The belief that the nation is above politics is central to the relationship between modern sport and nationalism. This means that only words or gestures that affirm the official understanding of nationalism are politics-free. But acts of dissent that publicly question the self-image of the nation state that the team represents are nearly always described as political and divisive.
“Taking the knee” has been classified as one such divisive and political act. Each time England’s footballers have taken the knee before one of their matches during the Euro2020 football championships, a section of the crowd has booed. Conservative parliamentarians and opinion writers have condemned the symbolism of a gesture that they claim smuggles in a leftist political message in the garb of anti-racism. The UK prime minister has refused to condemn the booing of the nation’s football team. Had he been an Indian minister, he would have likely described the pre-match gesture as “anti-national”.
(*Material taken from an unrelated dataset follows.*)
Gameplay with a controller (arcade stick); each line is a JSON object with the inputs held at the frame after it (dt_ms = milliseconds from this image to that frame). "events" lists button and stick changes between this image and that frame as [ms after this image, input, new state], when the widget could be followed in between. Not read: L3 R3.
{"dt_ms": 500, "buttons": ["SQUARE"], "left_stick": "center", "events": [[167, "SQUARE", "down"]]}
But that, of course, would be untrue. One of the stars of this English team, Marcus Rashford, is the very epitome of the public-spirited citizen. During the pandemic, he single-handedly shamed Boris Johnson’s government into extending free meals to school children into the vacations.
And then he made the prime minister perform another U-turn on furlough payments. Rashford has an MBE to show for his services to the nation. An anti-national he is not, nor are his teammates. They happen to have a collective sense of the values their nation should embody, and, like Dhoni and company, they are willing to use the field, their karmabhoomi, to draw attention to those values.
But spokespersons for nation states are unlikely to see Dhoni’s camouflage cap and Rashford’s bent knee as equivalent gestures: the former is the flag by other means, the latter is a subversion of sports by politics.
I remember, at the time, I found the camouflage caps gesture faintly ... filmi. The donations were thoughtful but the sight of uniformed cricketers playing at soldiers was less impressive because war is a serious business and cricket is not. Or, to put it another way, cricket is serious business: as in money, but not as in dying for your country.
Still, my reaction was a little precious. It was based on the unexamined assumption that there is an alternative to nationalism in the consumption of sport, namely, a virtuous or satvik appreciation of sport, uninflected by nationalist feeling.
Liberals who criticise sporting chauvinism assume that there is a more evolved way of competing if you are a player and a high-minded way of enjoying sport if you are a fan. Liberal critics who are also sports fans have to believe this.
They need to distance themselves from the partisan trolls that they define themselves against. They cite, in their defence, alternative conceptions of sport: sport-as-recreation or sport-as-individual-striving or sport as rivalry between clubs or commercial franchises, and they do this to rescue sport from being swallowed whole by nationalism.
I suspect the reason so many of us believe that sport minus nationalism is possible is because of our personal experience of following sport.
Many of us have thrilled to sports like tennis where individual excellence seems to transcend nationalist affiliation. I have followed Wimbledon live since the time Rod Laver won it for the last time, first on BBC Radio and then on the television, rooting for players who had nothing to do with India.
My children’s generation follows football where foreign leagues, based on clubs and franchises, have displaced national teams in the battle for television audiences and revenues. As players and spectators, we remember loyalties and attachments that have nothing to do with patriotism. It could be our delight in Rafael Nadal or Roger Federer or a tribal loyalty to the English football club Arsenal. All of these seem to transcend distance and national differences.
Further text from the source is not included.